Home Ownership Rate Lowest in 15 Years as Numbers of Rented Homes IncreasePosted in Foreclosures, by Courtney Allen
According to a recent report issued by the Census Bureau, home ownership in the US has moved down to 65.4%, which is the lowest seen in the past 15 years. In 2004, the rate was at its peak during the 2nd and last quarters of the year when it moved up to 69.2%. This happened when the housing market was booming. Since 2006, this rate started falling steeply when the rate of foreclosures started increasing in the housing market.
During the first ninety days of 2012, a large number of willing buyers came up to rent properties whereas millions of homeowners were forced to opt for rented homes after losing their properties to foreclosure. After a nationwide survey, it was found that the national rate of vacant homes was 8.8% from January to March 2012 whereas a year back the rate stood at 9.7%. On the other hand, the total number of rented homes moved up by 1,400,000 during the first three months of this year and foreclosures declined by 491,000 homes.

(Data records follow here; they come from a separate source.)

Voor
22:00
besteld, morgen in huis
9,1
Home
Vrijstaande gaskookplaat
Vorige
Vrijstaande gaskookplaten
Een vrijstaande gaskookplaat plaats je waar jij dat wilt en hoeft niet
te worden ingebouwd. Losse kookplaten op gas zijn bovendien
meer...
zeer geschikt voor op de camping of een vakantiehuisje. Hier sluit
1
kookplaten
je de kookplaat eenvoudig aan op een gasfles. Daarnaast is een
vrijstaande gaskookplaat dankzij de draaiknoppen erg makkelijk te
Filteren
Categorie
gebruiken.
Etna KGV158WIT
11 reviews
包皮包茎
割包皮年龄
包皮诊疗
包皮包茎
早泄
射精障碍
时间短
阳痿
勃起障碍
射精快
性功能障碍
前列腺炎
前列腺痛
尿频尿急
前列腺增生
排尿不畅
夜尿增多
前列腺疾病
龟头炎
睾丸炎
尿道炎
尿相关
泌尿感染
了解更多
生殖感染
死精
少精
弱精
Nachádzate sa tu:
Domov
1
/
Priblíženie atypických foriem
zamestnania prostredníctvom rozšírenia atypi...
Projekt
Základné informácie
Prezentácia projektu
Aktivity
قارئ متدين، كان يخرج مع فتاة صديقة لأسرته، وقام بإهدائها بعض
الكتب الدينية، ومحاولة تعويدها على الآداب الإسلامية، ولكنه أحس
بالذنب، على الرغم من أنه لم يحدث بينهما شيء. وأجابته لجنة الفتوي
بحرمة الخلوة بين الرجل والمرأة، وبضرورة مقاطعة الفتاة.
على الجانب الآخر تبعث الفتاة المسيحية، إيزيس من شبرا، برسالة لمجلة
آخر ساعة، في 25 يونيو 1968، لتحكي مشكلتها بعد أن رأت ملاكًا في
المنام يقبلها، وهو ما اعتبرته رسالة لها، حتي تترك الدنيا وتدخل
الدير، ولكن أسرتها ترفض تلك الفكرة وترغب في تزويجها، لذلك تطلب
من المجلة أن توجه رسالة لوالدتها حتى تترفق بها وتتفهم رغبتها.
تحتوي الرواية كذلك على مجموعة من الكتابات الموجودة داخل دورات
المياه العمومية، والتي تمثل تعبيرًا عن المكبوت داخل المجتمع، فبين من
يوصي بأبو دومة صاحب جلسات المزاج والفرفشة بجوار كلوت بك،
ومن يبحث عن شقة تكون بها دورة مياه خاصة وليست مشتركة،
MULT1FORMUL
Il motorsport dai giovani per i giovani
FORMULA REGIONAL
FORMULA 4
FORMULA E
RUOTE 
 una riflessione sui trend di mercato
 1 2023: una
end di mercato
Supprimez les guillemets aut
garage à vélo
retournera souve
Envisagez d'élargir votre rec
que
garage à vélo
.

In the present census report, the current figures for the entire region of Philadelphia are missing. According to the 2010 census report, the rates of home ownership in the 4 suburban counties in Pennsylvania were almost similar to the rates recorded in the 2000 census. In 2010, the home ownership in this city declined to 54%, which stood at 59% in 2000. However, no such comparative data was available for other counties like Burlington, Camden and Gloucester.
Last week, along with this report, the Census Bureau also stated that many construction companies are coming up with new constructions and renovations. The rate of spending in these constructions increased by 0.1% this March in comparison to February and this rate is almost 6% up from 2011. Compared to February 2012, the rate of spending in residential constructions moved up by 2.9% in March and for single-family houses, the month-to-month increase was 3.8%.
However, the rate of multi-family construction spending dropped by 3.1% with respect to February and a housing economist at IHS Global Insight, Patrick Newport stated in this context that there was “nothing to be concerned about” because the recent increase in construction licenses shows that there could be a significant increase in the number of new housing units this year and in the coming year as well.